This Looks Like the NHL’s Most Stacked “Elite Eight” Ever
Despite losing the defending champs, this second round is mega-talented on paper.
The defending Stanley Cup champion Vegas Golden Knights, a continuation of one of the most interestingly built teams in NHL history, were eliminated from the 2024 playoffs in Game 7 on Sunday night. That’s a bummer for the many well-known players on Vegas’ roster — and most of the time, we’d expect the playoffs to be worse off from a talent perspective when the champs get knocked out.
But in these playoffs, Vegas falling to the Dallas Stars Sunday might have created the most stacked “Elite Eight” of the NHL playoffs ever.

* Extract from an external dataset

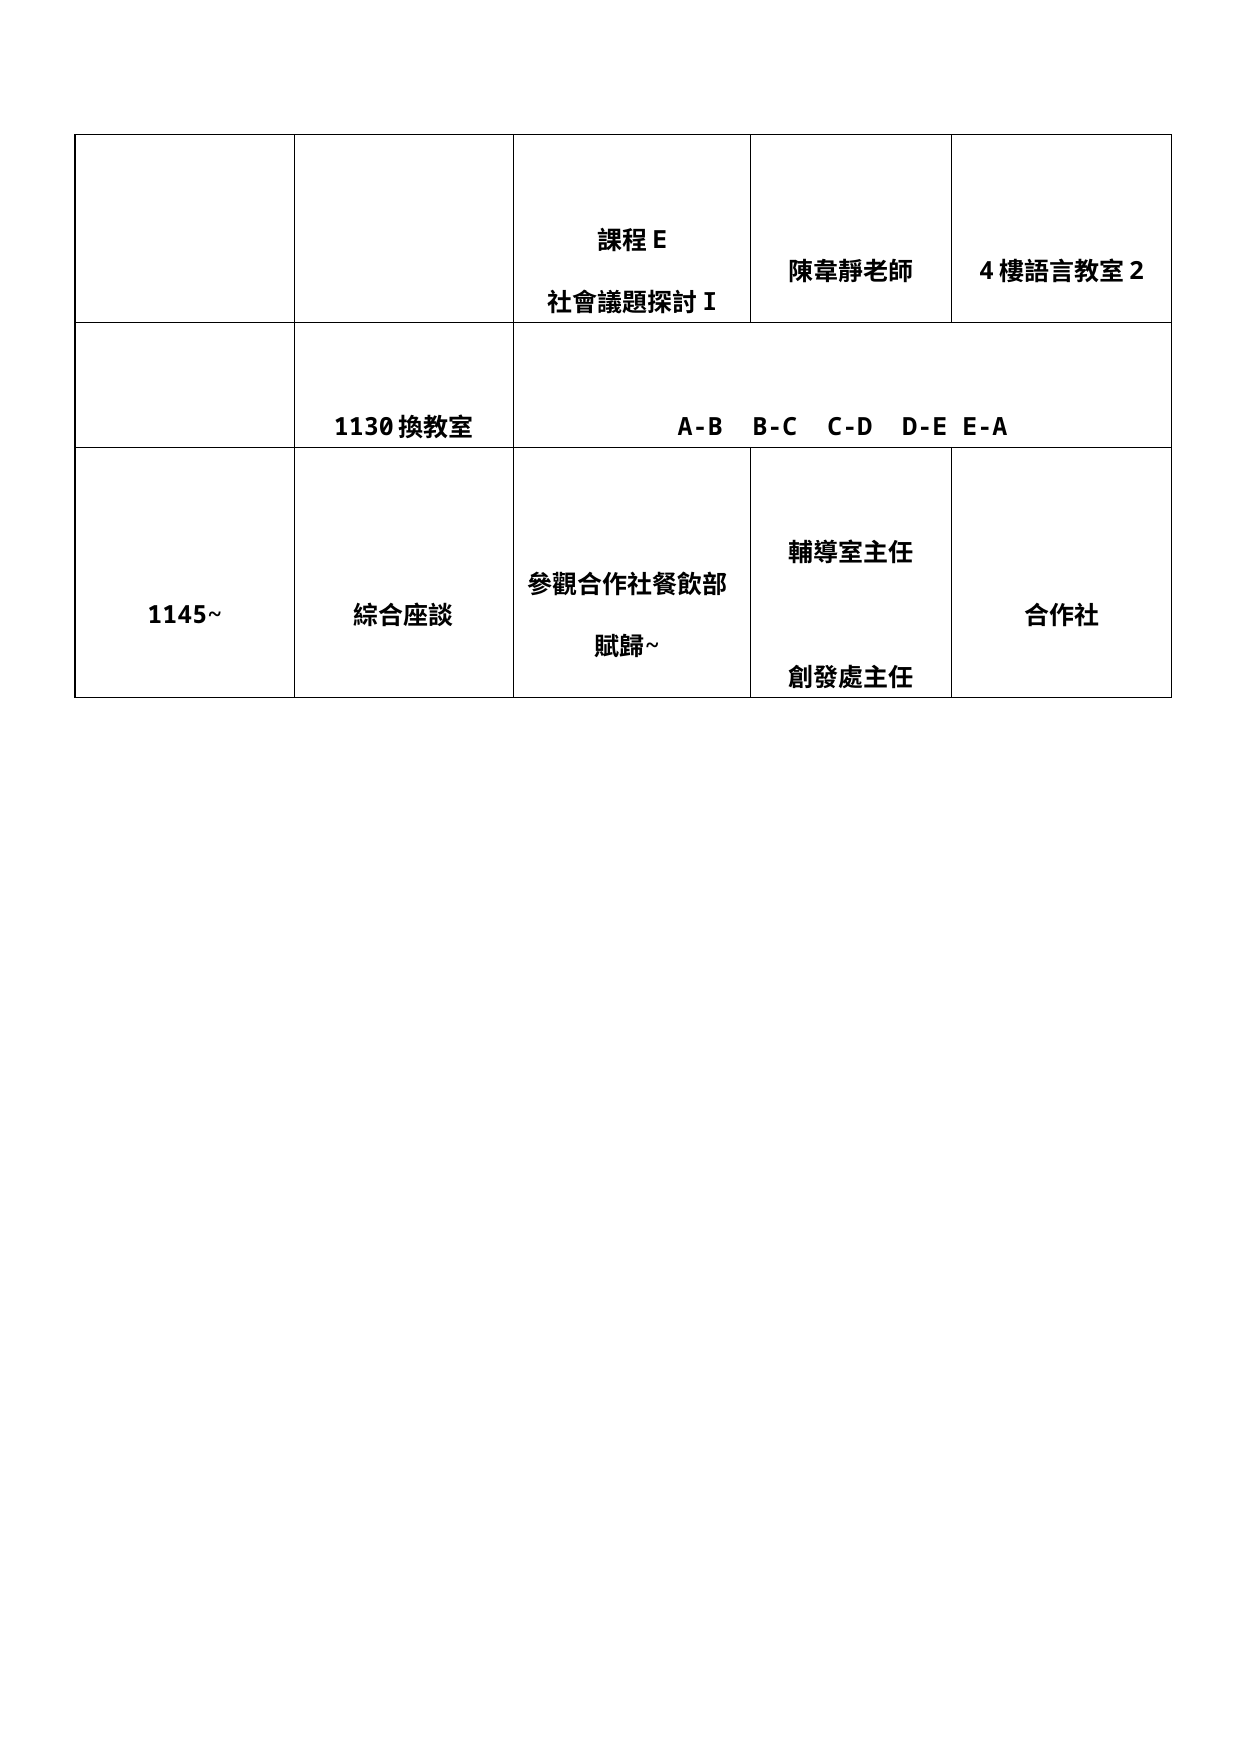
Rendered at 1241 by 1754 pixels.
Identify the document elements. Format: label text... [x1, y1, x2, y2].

That’s if we measure the quality of the remaining field according to the average Elo rating of the eight teams left after Round 1 for each NHL postseason since 1980, when the league adopted a 16-team team bracket. Here are all of those second-round groups, ranked by average Elo:
This year’s group of the Hurricanes, Panthers, Avalanche, Rangers, Stars, Bruins, Oilers and Canucks edges out the final eight from the 2022 postseason, which ended up producing the best Stanley Cup Final matchup in 33 years (again, on paper) when the Colorado Avalanche eventually faced the Tampa Bay Lightning for the title. This year’s bunch doesn’t boast a stronger top team — or a stronger worst team — than in 2022, though it is stronger in the middle of the remaining pack.
Oddly enough, that happened because the Stars eliminated the Golden Knights. If Vegas had won, the champs’ Elo would have dragged 2024’s field slightly below 2022 for the best of the modern era.
That may sound odd — Vegas played Dallas tough throughout the series and even held a 2-0 lead early on — but the Stars led the Western Conference in goal differential during the regular season while the Knights were still scrapping to secure a playoff bid with about 6 weeks left on the schedule. Based on seeding or any other metric that simply used 2023-24 data, it would have been an upset for the defending champions to keep their season rolling.
Instead, the Stars will move on and bolster the résumé of an absolutely stacked second round in this year’s playoffs. We already got a taste of how competitive Round 2 will be with the Rangers’ 4-3 win over Carolina in a clash of Eastern Conference titans on Sunday afternoon. If the Elo ratings are any guide, the next couple of weeks are going to be full of those types of tense contests — and maybe help produce an even more stacked “Final Four” when all is said and done.